Матушка и Оденигбо уже вышли в коридор.
– Мы уходим, – пробормотала Оланна.
– Счастливого пути.
Оланна хотела что-нибудь сказать на прощанье, но не нашла нужных слов и лишь погладила ее по плечу. Оденигбо и Матушка, остановившись у бака с водой, что-то обсуждали так долго, что на Оланну набросились москиты. Она села в машину и посигналила.
– Прости. – Оденигбо завел мотор.
О чем он говорил с матерью, Оланна узнала только через час, когда въехали в ворота университетского городка.
– Мама не хочет оставлять у себя ребенка.
Оланна знала причину:
– Она мечтала о мальчике.
– Да, – кивнул Оденигбо и опустил окно. Оланне доставляла странное удовольствие покорность, что он напустил на себя с тех пор, как Амала родила. – Мы решили, что девочка останется у родственников Амалы. На будущей неделе я съезжу к ним в Аббу, и мы обсудим…

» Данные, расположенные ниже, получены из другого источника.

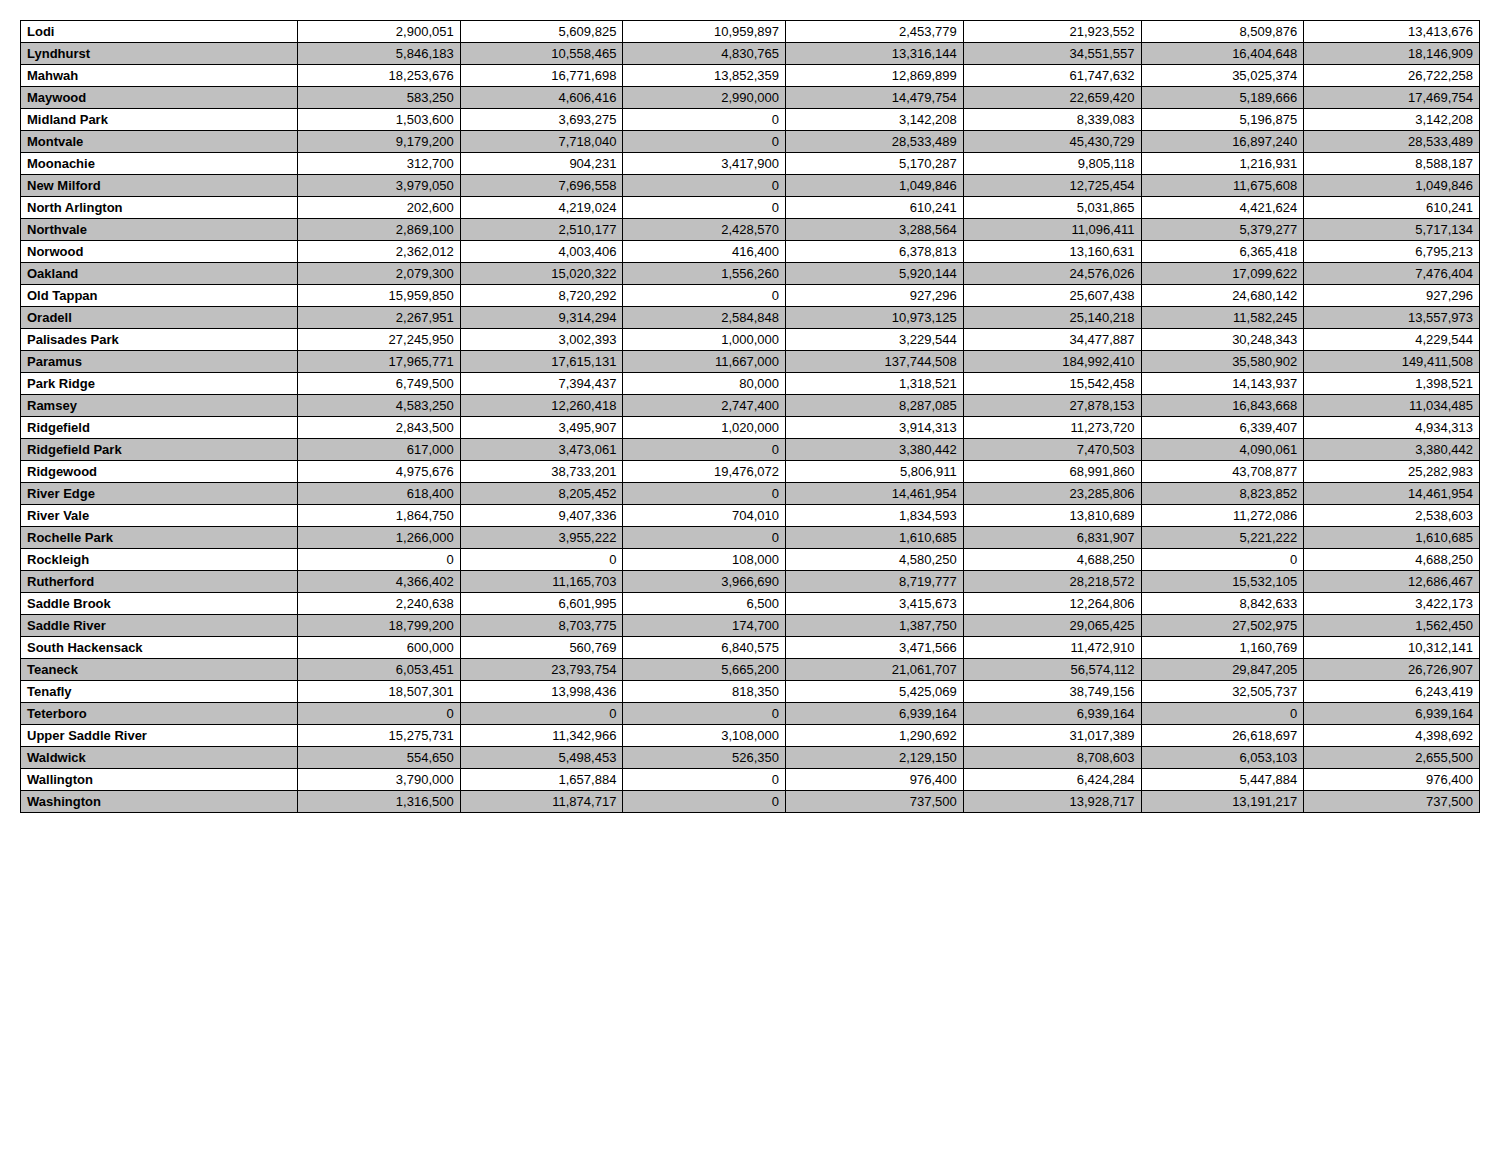| Lodi | 2,900,051 | 5,609,825 | 10,959,897 | 2,453,779 | 21,923,552 | 8,509,876 | 13,413,676 |
| Lyndhurst | 5,846,183 | 10,558,465 | 4,830,765 | 13,316,144 | 34,551,557 | 16,404,648 | 18,146,909 |
| Mahwah | 18,253,676 | 16,771,698 | 13,852,359 | 12,869,899 | 61,747,632 | 35,025,374 | 26,722,258 |
| Maywood | 583,250 | 4,606,416 | 2,990,000 | 14,479,754 | 22,659,420 | 5,189,666 | 17,469,754 |
| Midland Park | 1,503,600 | 3,693,275 | 0 | 3,142,208 | 8,339,083 | 5,196,875 | 3,142,208 |
| Montvale | 9,179,200 | 7,718,040 | 0 | 28,533,489 | 45,430,729 | 16,897,240 | 28,533,489 |
| Moonachie | 312,700 | 904,231 | 3,417,900 | 5,170,287 | 9,805,118 | 1,216,931 | 8,588,187 |
| New Milford | 3,979,050 | 7,696,558 | 0 | 1,049,846 | 12,725,454 | 11,675,608 | 1,049,846 |
| North Arlington | 202,600 | 4,219,024 | 0 | 610,241 | 5,031,865 | 4,421,624 | 610,241 |
| Northvale | 2,869,100 | 2,510,177 | 2,428,570 | 3,288,564 | 11,096,411 | 5,379,277 | 5,717,134 |
| Norwood | 2,362,012 | 4,003,406 | 416,400 | 6,378,813 | 13,160,631 | 6,365,418 | 6,795,213 |
| Oakland | 2,079,300 | 15,020,322 | 1,556,260 | 5,920,144 | 24,576,026 | 17,099,622 | 7,476,404 |
| Old Tappan | 15,959,850 | 8,720,292 | 0 | 927,296 | 25,607,438 | 24,680,142 | 927,296 |
| Oradell | 2,267,951 | 9,314,294 | 2,584,848 | 10,973,125 | 25,140,218 | 11,582,245 | 13,557,973 |
| Palisades Park | 27,245,950 | 3,002,393 | 1,000,000 | 3,229,544 | 34,477,887 | 30,248,343 | 4,229,544 |
| Paramus | 17,965,771 | 17,615,131 | 11,667,000 | 137,744,508 | 184,992,410 | 35,580,902 | 149,411,508 |
| Park Ridge | 6,749,500 | 7,394,437 | 80,000 | 1,318,521 | 15,542,458 | 14,143,937 | 1,398,521 |
| Ramsey | 4,583,250 | 12,260,418 | 2,747,400 | 8,287,085 | 27,878,153 | 16,843,668 | 11,034,485 |
| Ridgefield | 2,843,500 | 3,495,907 | 1,020,000 | 3,914,313 | 11,273,720 | 6,339,407 | 4,934,313 |
| Ridgefield Park | 617,000 | 3,473,061 | 0 | 3,380,442 | 7,470,503 | 4,090,061 | 3,380,442 |
| Ridgewood | 4,975,676 | 38,733,201 | 19,476,072 | 5,806,911 | 68,991,860 | 43,708,877 | 25,282,983 |
| River Edge | 618,400 | 8,205,452 | 0 | 14,461,954 | 23,285,806 | 8,823,852 | 14,461,954 |
| River Vale | 1,864,750 | 9,407,336 | 704,010 | 1,834,593 | 13,810,689 | 11,272,086 | 2,538,603 |
| Rochelle Park | 1,266,000 | 3,955,222 | 0 | 1,610,685 | 6,831,907 | 5,221,222 | 1,610,685 |
| Rockleigh | 0 | 0 | 108,000 | 4,580,250 | 4,688,250 | 0 | 4,688,250 |
| Rutherford | 4,366,402 | 11,165,703 | 3,966,690 | 8,719,777 | 28,218,572 | 15,532,105 | 12,686,467 |
| Saddle Brook | 2,240,638 | 6,601,995 | 6,500 | 3,415,673 | 12,264,806 | 8,842,633 | 3,422,173 |
| Saddle River | 18,799,200 | 8,703,775 | 174,700 | 1,387,750 | 29,065,425 | 27,502,975 | 1,562,450 |
| South Hackensack | 600,000 | 560,769 | 6,840,575 | 3,471,566 | 11,472,910 | 1,160,769 | 10,312,141 |
| Teaneck | 6,053,451 | 23,793,754 | 5,665,200 | 21,061,707 | 56,574,112 | 29,847,205 | 26,726,907 |
| Tenafly | 18,507,301 | 13,998,436 | 818,350 | 5,425,069 | 38,749,156 | 32,505,737 | 6,243,419 |
| Teterboro | 0 | 0 | 0 | 6,939,164 | 6,939,164 | 0 | 6,939,164 |
| Upper Saddle River | 15,275,731 | 11,342,966 | 3,108,000 | 1,290,692 | 31,017,389 | 26,618,697 | 4,398,692 |
| Waldwick | 554,650 | 5,498,453 | 526,350 | 2,129,150 | 8,708,603 | 6,053,103 | 2,655,500 |
| Wallington | 3,790,000 | 1,657,884 | 0 | 976,400 | 6,424,284 | 5,447,884 | 976,400 |
| Washington | 1,316,500 | 11,874,717 | 0 | 737,500 | 13,928,717 | 13,191,217 | 737,500 |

– Девочка останется у нас. – Оланна сама удивилась, как четко выразила свое желание и как созвучно оно было ее душе. Точно она хотела этого с самого начала.
Оденигбо так резко сбавил скорость, что едва не заглох двигатель.
– Для меня превыше всего наша любовь, нкем, – сказал он тихо. – Мы должны принять верное решение.
– Ты о нас не думал, когда делал ей ребенка, – вырвалось у Оланны, но она тут же устыдилась злобы в собственном голосе.
– Давай еще подумаем.
– Пусть остается у нас, – сказала Оланна твердо.
Ей под силу вырастить ребенка, его ребенка. Надо купить книги о воспитании, найти кормилицу, обставить детскую. Ночью Оланна беспокойно ворочалась с боку на бок. Она испытывала к малышке вовсе не жалость: когда она держала этот теплый комочек, то словно прозрела и поняла, что им суждено быть вместе. Мать не разделяла ее чувств. На другой день, когда Оланна сообщила ей по телефону о своем решении, та отвечала мрачным, скорбным тоном, будто в доме покойник:
– Нне, у тебя самой рано или поздно появится ребенок. Зачем тебе младенец, которого Оденигбо заделал этой деревенщине? Воспитание ребенка – дело серьезное. Поверь, девочка моя, не стоит тебе сейчас взваливать это на себя.
Оланна застыла с трубкой в руке, разглядывая букет на столе. Один цветок завял; странно, что Угву не убрал. В словах матери была доля правды, но именно таким Оланна всегда представляла их с Оденигбо будущего ребенка: густые кудряшки, широко расставленные глаза, розовый ротик.